To make your own authentic Greek yogurt follow this simple recipe.
4 cups full fat or reduced fat milk
2 tablespoons live culture yogurt (readily available in supermarkets) or yogurt culture pack (easily ordered on Amazon)
Pour the milk into the pot and bring it almost to a boil over medium-high heat. Once the milk begins to bubble around the edges of the saucepan, remove it from the stove, cover it with a lid, and set aside.
Allow the milk to cool for about 45 minutes. After about 30 minutes, turn the oven on to its warm setting, or to 110°F. To test the milk temperature (it needs to cool down to about 110°F. ) simply insert your finger tip into the milk. Once you can hold it there for 10 seconds without it burning you are at the right temperature. Alternatively, you can use a thermometer (but yiayia never did). Next, stir the yogurt culture into the milk.
Cover the pot with the lid and place it into the warm oven.

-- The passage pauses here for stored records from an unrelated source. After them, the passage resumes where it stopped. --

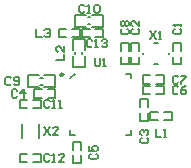
<source format=gto>
G04 Layer_Color=65535*
%FSLAX24Y24*%
%MOIN*%
G70*
G01*
G75*
%ADD23C,0.0060*%
%ADD27C,0.0098*%
%ADD28C,0.0079*%
%ADD29C,0.0059*%
D23*
X-696Y2242D02*
Y2518D01*
X-1404Y2242D02*
Y2518D01*
X-1148D01*
X-952D02*
X-696D01*
X-1404Y2242D02*
X-1148D01*
X-952D02*
X-696D01*
X-843Y2977D02*
X-478D01*
X-282D02*
X83D01*
X-843Y2583D02*
X-478D01*
X-282D02*
X83D01*
Y2977D01*
X-843Y2583D02*
Y2977D01*
X-172Y2242D02*
X84D01*
X-624D02*
X-368D01*
X-172Y2518D02*
X84D01*
X-624D02*
X-368D01*
X-624Y2242D02*
Y2518D01*
X84Y2242D02*
Y2518D01*
X2275Y1656D02*
Y1704D01*
X1787Y1334D02*
X1913D01*
X1425Y1656D02*
Y1704D01*
X1787Y2026D02*
X1913D01*
X-927Y1247D02*
Y1612D01*
Y1808D02*
Y2173D01*
X-533Y1247D02*
Y1612D01*
Y1808D02*
Y2173D01*
X-927Y1247D02*
X-533D01*
X-927Y2173D02*
X-533D01*
X2367Y-535D02*
Y-259D01*
X1659Y-535D02*
Y-259D01*
X1915D01*
X2112D02*
X2367D01*
X1659Y-535D02*
X1915D01*
X2112D02*
X2367D01*
X-2704Y-1652D02*
X-2448D01*
X-2252D02*
X-1996D01*
X-2704Y-1928D02*
X-2448D01*
X-2252D02*
X-1996D01*
Y-1652D01*
X-2704Y-1928D02*
Y-1652D01*
Y148D02*
X-2448D01*
X-2252D02*
X-1996D01*
X-2704Y-128D02*
X-2448D01*
X-2252D02*
X-1996D01*
Y148D01*
X-2704Y-128D02*
Y148D01*
X-2433Y967D02*
X-2068D01*
X-1872D02*
X-1507D01*
X-2433Y573D02*
X-2068D01*
X-1872D02*
X-1507D01*
Y967D01*
X-2433Y573D02*
Y967D01*
X938Y1778D02*
Y2034D01*
Y1326D02*
Y1582D01*
X662Y1778D02*
Y2034D01*
Y1326D02*
Y1582D01*
Y1326D02*
X938D01*
X662Y2034D02*
X938D01*
X1848Y682D02*
X2104D01*
X1396D02*
X1652D01*
X1848Y958D02*
X2104D01*
X1396D02*
X1652D01*
X1396Y682D02*
Y958D01*
X2104Y682D02*
Y958D01*
X1396Y618D02*
X1652D01*
X1848D02*
X2104D01*
X1396Y342D02*
X1652D01*
X1848D02*
X2104D01*
Y618D01*
X1396Y342D02*
Y618D01*
X-938Y-1964D02*
Y-1708D01*
Y-1512D02*
Y-1256D01*
X-662Y-1964D02*
Y-1708D01*
Y-1512D02*
Y-1256D01*
X-938D02*
X-662D01*
X-938Y-1964D02*
X-662D01*
X-2214Y498D02*
X-1958D01*
X-1762D02*
X-1506D01*
X-2214Y222D02*
X-1958D01*
X-1762D02*
X-1506D01*
Y498D01*
X-2214Y222D02*
Y498D01*
X1315Y-551D02*
Y-295D01*
Y-98D02*
Y158D01*
X1591Y-551D02*
Y-295D01*
Y-98D02*
Y158D01*
X1315D02*
X1591D01*
X1315Y-551D02*
X1591D01*
X1288Y1778D02*
Y2034D01*
Y1326D02*
Y1582D01*
X1012Y1778D02*
Y2034D01*
Y1326D02*
Y1582D01*
Y1326D02*
X1288D01*
X1012Y2034D02*
X1288D01*
X2412Y1326D02*
Y1582D01*
Y1778D02*
Y2034D01*
X2688Y1326D02*
Y1582D01*
Y1778D02*
Y2034D01*
X2412D02*
X2688D01*
X2412Y1326D02*
X2688D01*
X-2143Y2512D02*
Y2242D01*
X-1963D01*
X-1873Y2467D02*
X-1828Y2512D01*
X-1738D01*
X-1693Y2467D01*
Y2422D01*
X-1738Y2377D01*
X-1783D01*
X-1738D01*
X-1693Y2332D01*
Y2287D01*
X-1738Y2242D01*
X-1828D01*
X-1873Y2287D01*
X-280Y2115D02*
X-325Y2160D01*
X-415D01*
X-460Y2115D01*
Y1935D01*
X-415Y1890D01*
X-325D01*
X-280Y1935D01*
X-190Y1890D02*
X-100D01*
X-145D01*
Y2160D01*
X-190Y2115D01*
X35D02*
X80Y2160D01*
X170D01*
X215Y2115D01*
Y2070D01*
X170Y2025D01*
X125D01*
X170D01*
X215Y1980D01*
Y1935D01*
X170Y1890D01*
X80D01*
X35Y1935D01*
X1831Y-825D02*
Y-1095D01*
X2011D01*
X2100D02*
X2190D01*
X2145D01*
Y-825D01*
X2100Y-870D01*
X1366Y-1115D02*
X1321Y-1160D01*
Y-1250D01*
X1366Y-1295D01*
X1546D01*
X1591Y-1250D01*
Y-1160D01*
X1546Y-1115D01*
X1366Y-1025D02*
X1321Y-980D01*
Y-890D01*
X1366Y-845D01*
X1411D01*
X1456Y-890D01*
Y-935D01*
Y-890D01*
X1501Y-845D01*
X1546D01*
X1591Y-890D01*
Y-980D01*
X1546Y-1025D01*
X-1703Y107D02*
X-1748Y152D01*
X-1838D01*
X-1883Y107D01*
Y-73D01*
X-1838Y-118D01*
X-1748D01*
X-1703Y-73D01*
X-1613Y-118D02*
X-1523D01*
X-1568D01*
Y152D01*
X-1613Y107D01*
X-1388Y-118D02*
X-1298D01*
X-1343D01*
Y152D01*
X-1388Y107D01*
X-1703Y-1693D02*
X-1748Y-1648D01*
X-1838D01*
X-1883Y-1693D01*
Y-1873D01*
X-1838Y-1918D01*
X-1748D01*
X-1703Y-1873D01*
X-1613Y-1918D02*
X-1523D01*
X-1568D01*
Y-1648D01*
X-1613Y-1693D01*
X-1208Y-1918D02*
X-1388D01*
X-1208Y-1738D01*
Y-1693D01*
X-1253Y-1648D01*
X-1343D01*
X-1388Y-1693D01*
X-1873Y-748D02*
X-1693Y-1018D01*
Y-748D02*
X-1873Y-1018D01*
X-1423D02*
X-1603D01*
X-1423Y-838D01*
Y-793D01*
X-1468Y-748D01*
X-1558D01*
X-1603Y-793D01*
X-190Y1530D02*
Y1305D01*
X-145Y1260D01*
X-55D01*
X-10Y1305D01*
Y1530D01*
X80Y1260D02*
X170D01*
X125D01*
Y1530D01*
X80Y1485D01*
X1063Y2505D02*
X1018Y2460D01*
Y2370D01*
X1063Y2325D01*
X1243D01*
X1288Y2370D01*
Y2460D01*
X1243Y2505D01*
X1288Y2775D02*
Y2595D01*
X1108Y2775D01*
X1063D01*
X1018Y2730D01*
Y2640D01*
X1063Y2595D01*
X2577Y567D02*
X2532Y612D01*
X2442D01*
X2397Y567D01*
Y387D01*
X2442Y342D01*
X2532D01*
X2577Y387D01*
X2847Y612D02*
X2757Y567D01*
X2667Y477D01*
Y387D01*
X2712Y342D01*
X2802D01*
X2847Y387D01*
Y432D01*
X2802Y477D01*
X2667D01*
X-2993Y857D02*
X-3038Y902D01*
X-3128D01*
X-3173Y857D01*
Y677D01*
X-3128Y632D01*
X-3038D01*
X-2993Y677D01*
X-2903D02*
X-2858Y632D01*
X-2768D01*
X-2723Y677D01*
Y857D01*
X-2768Y902D01*
X-2858D01*
X-2903Y857D01*
Y812D01*
X-2858Y767D01*
X-2723D01*
X713Y2505D02*
X668Y2460D01*
Y2370D01*
X713Y2325D01*
X893D01*
X938Y2370D01*
Y2460D01*
X893Y2505D01*
X713Y2595D02*
X668Y2640D01*
Y2730D01*
X713Y2775D01*
X758D01*
X803Y2730D01*
X848Y2775D01*
X893D01*
X938Y2730D01*
Y2640D01*
X893Y2595D01*
X848D01*
X803Y2640D01*
X758Y2595D01*
X713D01*
X803Y2640D02*
Y2730D01*
X1660Y2430D02*
X1840Y2160D01*
Y2430D02*
X1660Y2160D01*
X1930D02*
X2020D01*
X1975D01*
Y2430D01*
X1930Y2385D01*
X2463Y2505D02*
X2418Y2460D01*
Y2370D01*
X2463Y2325D01*
X2643D01*
X2688Y2370D01*
Y2460D01*
X2643Y2505D01*
X2688Y2595D02*
Y2685D01*
Y2640D01*
X2418D01*
X2463Y2595D01*
X2577Y907D02*
X2532Y952D01*
X2442D01*
X2397Y907D01*
Y727D01*
X2442Y682D01*
X2532D01*
X2577Y727D01*
X2667Y952D02*
X2847D01*
Y907D01*
X2667Y727D01*
Y682D01*
X-327Y-1658D02*
X-372Y-1703D01*
Y-1793D01*
X-327Y-1838D01*
X-148D01*
X-103Y-1793D01*
Y-1703D01*
X-148Y-1658D01*
X-372Y-1388D02*
Y-1568D01*
X-238D01*
X-283Y-1478D01*
Y-1433D01*
X-238Y-1388D01*
X-148D01*
X-103Y-1433D01*
Y-1523D01*
X-148Y-1568D01*
X-2773Y447D02*
X-2818Y492D01*
X-2908D01*
X-2953Y447D01*
Y267D01*
X-2908Y222D01*
X-2818D01*
X-2773Y267D01*
X-2548Y222D02*
Y492D01*
X-2683Y357D01*
X-2503D01*
X-1482Y1482D02*
X-1213D01*
Y1662D01*
Y1932D02*
Y1752D01*
X-1393Y1932D01*
X-1437D01*
X-1482Y1887D01*
Y1797D01*
X-1437Y1752D01*
X-530Y3275D02*
X-575Y3320D01*
X-665D01*
X-710Y3275D01*
Y3095D01*
X-665Y3050D01*
X-575D01*
X-530Y3095D01*
X-440Y3050D02*
X-350D01*
X-395D01*
Y3320D01*
X-440Y3275D01*
X-215D02*
X-170Y3320D01*
X-80D01*
X-35Y3275D01*
Y3095D01*
X-80Y3050D01*
X-170D01*
X-215Y3095D01*
Y3275D01*
D27*
X-1250Y984D02*
G03*
X-1250Y984I-49J0D01*
G01*
D28*
X-419Y2898D02*
X-341D01*
X-419Y2662D02*
X-341D01*
X-2045Y-1126D02*
Y-654D01*
X-2635Y-1126D02*
Y-654D01*
X-848Y1671D02*
Y1749D01*
X-612Y1671D02*
Y1749D01*
X-2009Y888D02*
X-1931D01*
X-2009Y652D02*
X-1931D01*
D29*
X-1014Y856D02*
X-856Y1014D01*
X856D02*
X1014D01*
Y856D02*
Y1014D01*
Y-1014D02*
Y-856D01*
X856Y-1014D02*
X1014D01*
X-1014D02*
Y-856D01*
Y-1014D02*
X-856D01*
M02*

</source>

Do not allow the temperature to rise above 110°F. Leave the yogurt in the oven for 5-10 hours, until the mixture begins to thicken and congeal. Check on the yogurt periodically to see if it has thickened and to test the temperature (again you don't need a thermometer, just use the tip of your finger like yiayia did). Once the mixture has thickened, remove it from the oven.
Place the cheesecloth over a bowl. Tie it in place, leaving several inches of space between the bottom of the bowl and the cheesecloth. Pour the yogurt mixture into the cheesecloth and place it in the refrigerator overnight. In the morning the yogurt should be nice and thick. The liquidy whey should be at the bottom of the bowl. Discard the whey. Transfer the yogurt to a nice bowl with a lid and store in the refrigerator. It's now ready to be eaten.